Polygons that just WON'T fill:

     Don'tcha hate this?   You finish up your mesh, got it all nice and perfect, then turn on the solid view, and it's full of holes.  So you hit the Fill Polygon thing (if it's not greyed out) and nothing happens?  ARGH!  RDD uses some kinda obscure rules for filling polys.  Here's a wild guess:

    First, if you take the Polyline tool and go doink doink doink doink doink doink doink all around and close your shape, RDD will fill it (whether you want it to or not).  Don't let this fool you into thinking that you can fill any crazy-shaped polygon.

     Only triangles and squares will be filled.  If you subdivided one side of a square, you will not be able to fill it until you link the new vertex to the two opposite corners (ie: triangulate the polygon).  Now, I know what you're saying: But if you fill the polygons *first* and THEN subdivide one side, they stay filled.  They do.  But you want to fill a new one, it has to be a triangle or a square.  Go figure!

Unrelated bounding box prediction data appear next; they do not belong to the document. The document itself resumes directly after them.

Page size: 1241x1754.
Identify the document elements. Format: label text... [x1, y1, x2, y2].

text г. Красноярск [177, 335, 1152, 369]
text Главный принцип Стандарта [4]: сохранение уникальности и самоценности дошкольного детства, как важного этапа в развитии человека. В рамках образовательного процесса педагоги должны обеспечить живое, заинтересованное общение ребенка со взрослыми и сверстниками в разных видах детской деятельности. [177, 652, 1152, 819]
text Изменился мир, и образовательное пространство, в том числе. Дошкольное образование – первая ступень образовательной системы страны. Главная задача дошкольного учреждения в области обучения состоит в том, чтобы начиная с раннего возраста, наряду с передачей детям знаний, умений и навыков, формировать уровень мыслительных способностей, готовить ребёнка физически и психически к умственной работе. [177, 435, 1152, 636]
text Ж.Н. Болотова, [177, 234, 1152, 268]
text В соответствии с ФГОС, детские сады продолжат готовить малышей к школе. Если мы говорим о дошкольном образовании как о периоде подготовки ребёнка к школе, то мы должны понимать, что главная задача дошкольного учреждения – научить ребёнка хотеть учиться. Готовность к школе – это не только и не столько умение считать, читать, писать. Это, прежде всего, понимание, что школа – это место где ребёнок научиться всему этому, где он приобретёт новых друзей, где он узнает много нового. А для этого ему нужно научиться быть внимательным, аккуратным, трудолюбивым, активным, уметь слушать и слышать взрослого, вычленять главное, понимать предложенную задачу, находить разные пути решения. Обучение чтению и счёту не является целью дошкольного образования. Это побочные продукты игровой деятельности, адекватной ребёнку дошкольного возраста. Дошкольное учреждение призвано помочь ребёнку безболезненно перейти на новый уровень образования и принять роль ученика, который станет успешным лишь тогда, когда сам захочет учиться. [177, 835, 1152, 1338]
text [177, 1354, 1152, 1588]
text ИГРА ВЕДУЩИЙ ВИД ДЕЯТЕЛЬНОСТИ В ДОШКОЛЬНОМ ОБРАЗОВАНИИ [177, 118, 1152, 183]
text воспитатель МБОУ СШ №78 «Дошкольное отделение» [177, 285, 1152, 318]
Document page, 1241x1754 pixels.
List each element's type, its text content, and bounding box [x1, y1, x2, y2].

     Now what do you do if you have a triangle or a square, and it STILL just WON'T fill!  DoubleARGH!  First, select the points on the edge of the polygon you are trying to fill.  If the edges between them don't line up, then the polygon you think you see does not exist.    Try linking the dots.  (Also, try another view to see if some vertices are actually on the backside of your object, not on the front where you think they are.)

     You can try to unlink one (or all) of the lines and re-draw it. (Select an edge, hit Ctrl-U to unlink. Then Ctrl-L to link.)  If you welded things together, check the seam and make sure all the edge vertices got welded properly.  If you created an object from an extrusion and then welded, check to see if one of the cross sections is filled that shouldn't be.  If a center cross-section in your object is filled, then all the polys on the one side of it will not fill.  (Boy did this one drive me nuts!)

Did you Know...?:

     Some cool tips for working in Ray Dream!

  You can switch camera locations by hitting Ctrl and the number pad (if you use the camera view menu, I pity you!), but did you also know... If you hit Ctrl-8 and then Ctrl-5, you can see the top view of your object with the 'back' of the working box at the bottom of the screen?  This is neat if your top view is usually 'sideways' of how you want to work on your object.  (This also works if you hit Ctrl-5 from the Ctrl-0 (Perspective) location.  Remember, Ctrl-5 lines the camera up with the active drawing plane.)

   Did you also know that if you forget to hit Ctrl when you use the number pad, that you can move the camera around the working box in increments!?  Too Cool!  Now you can fly around your object in RDD!  You can also see stuff on a diagonal and move it that way, too.  Very handy. :)

   The MFM universe is absolute.  If you create one object at the center, and then build an object in relation to it sticking off the side, say... You can copy and paste  that object into the original, and it will be perfectly aligned where you want it!  (This is handy for building figures from FreeForm objects.  If you build and place all the objects together, then convert them to Meshes, they will retain their relative coordinates.)  
    This works, even if you move the Mesh object.  If you made a pair of eyes for your line of figures, you could toss them outta the way, down into a corner of the box.  But each time you jump in, copy and paste, they will appear in exactly the same spot each time.